Her dijital oyunun temeli bir bilgisayar programına dayanıyor. Bu sebeple bazı görüşler doktrinde bilgisayar oyunlarının esasen bir bilgisayar programı olarak kabul edilmesi gerektiğini savunuyor. Bilgisayar programları belli bir amaca ulaşmak üzere yaratılıyor. Bilgisayar oyunlarında ise salt bir amaç bulunmuyor Oyun keyif vermek, eğlenmek amacıyla tasarlanıyor. Oyunun temelinde bir senaryo ve karakterler sunuluyor ve oyun farklı şekillerde sonuçlanabiliyor. Bilgisayar programından temel olarak ayrıldığı nokta da hayal gücünün kullanılması oluyor.

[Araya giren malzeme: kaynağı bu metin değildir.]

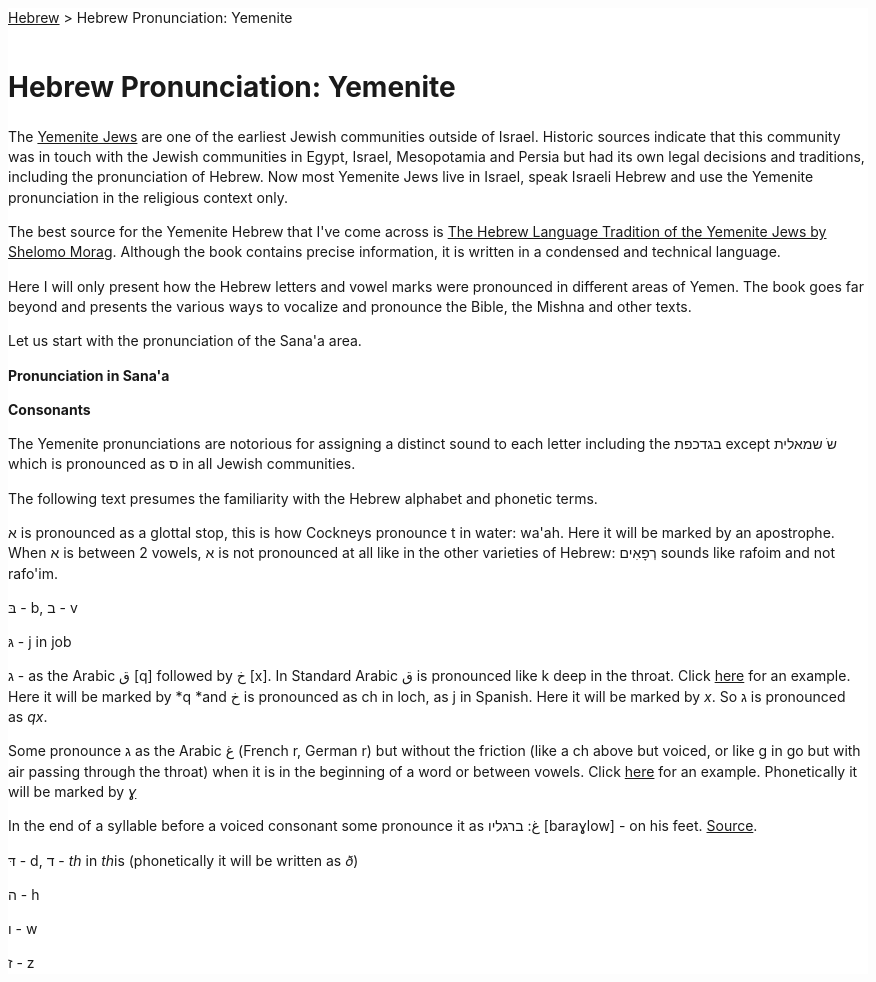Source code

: [Hebrew](../README.md) > Hebrew Pronunciation: Yemenite

# Hebrew Pronunciation: Yemenite

The [Yemenite Jews](https://en.wikipedia.org/wiki/Yemenite_Jews) are one of the earliest Jewish communities outside of Israel. Historic sources indicate that this community was in touch with the Jewish communities in Egypt, Israel, Mesopotamia and Persia but had its own legal decisions and traditions, including the pronunciation of Hebrew. Now most Yemenite Jews live in Israel, speak Israeli Hebrew and use the Yemenite pronunciation in the religious context only.

The best source for the Yemenite Hebrew that I've come across is [The Hebrew Language Tradition of the Yemenite Jews by Shelomo Morag](http://hanut.hebrew-academy.org.il/en/product/the-hebrew-language-tradition-of-the-yemenite-jews-second-impression-2013/). Although the book contains precise information, it is written in a condensed and technical language.

Here I will only present how the Hebrew letters and vowel marks were pronounced in different areas of Yemen. The book goes far beyond and presents the various ways to vocalize and pronounce the Bible, the Mishna and other texts.

Let us start with the pronunciation of the Sana'a area.

**Pronunciation in Sana'a**

**Consonants**

The Yemenite pronunciations are notorious for assigning a distinct sound to each letter including the בגדכפת except שֹ שמאלית which is pronounced as ס in all Jewish communities.

The following text presumes the familiarity with the Hebrew alphabet and phonetic terms.

א is pronounced as a glottal stop, this is how Cockneys pronounce t in water: wa'ah. Here it will be marked by an apostrophe. When א is between 2 vowels, א is not pronounced at all like in the other varieties of Hebrew: רְפָאִים sounds like rafoim and not rafo'im.

בּ - b, ב - v

גּ - j in job

ג - as the Arabic ق [q] followed by خ [x]. In Standard Arabic ق is pronounced like k deep in the throat. Click [here](https://youtu.be/rSB3P9lk5gE?t=179) for an example. Here it will be marked by *q *and خ is pronounced as ch in loch, as j in Spanish. Here it will be marked by *x*. So ג is pronounced as *qx*.

Some pronounce ג as the Arabic غ (French r, German r) but without the friction (like a ch above but voiced, or like g in go but with air passing through the throat) when it is in the beginning of a word or between vowels. Click [here](https://www.youtube.com/watch?v=tTxesEluPWQ) for an example. Phonetically it will be marked by [*ɣ*](https://en.wikipedia.org/wiki/Ghayn)

In the end of a syllable before a voiced consonant some pronounce it as غ: ברגליו [baraɣlow] - on his feet. [Source](https://www.sefaria.org/Judges.5.15?lang=bi&with=all&lang2=en).

דּ - d, ד - *th* in *th*is (phonetically it will be written as *ð*)

ה - h

ו - w

ז - z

Dijital Oyunların Hukuki Niteliği ve Korunmaları
Bilgisayar programları 1995 yılında FSEK’te yapılan bir değişiklik ile Türk Hukuku’nda koruma altına alındı. Bu düzenleme ile bilgisayar programları FSEK madde2 uyarınca ilim ve edebiyat eseri sayılıyor. Ancak bu hükümler ile bilgisayar oyunların korunabileceğinin düşünülmesi yanıltıcı olabilir çünkü bilgisayar oyunları kompleks oluşumlar. Görsel, işitsel ögeler, karakterler arası diyaloglar ve bütün bunları birleştiren ayrı bir senaryodan oluşuyorlar. Yalnızca bilgisayar programına yönelik bir koruma oyunu oyun yapan diğer unsurları korumasız bırakabilir.
FSEK madde 1 uyarınca Eser: “Sahibinin hususiyetini taşıyan ve ilim ve edebiyat, musiki, güzel sanatlar veya sinema eserleri olarak sayılan her nevi fikir ve sanat mahsullerini… ifade eder” şeklindedir. FSEK madde 6 ise işlenmeler ve derlemelerin, işleyenin hususiyeti şartını taşımak kaydıyla eser sayılacağını düzenliyor. Bu başlıklardan birine girmeyen ürün, eser niteliğinde de olsa FSEK anlamında korunmaya uygun görülmüyor.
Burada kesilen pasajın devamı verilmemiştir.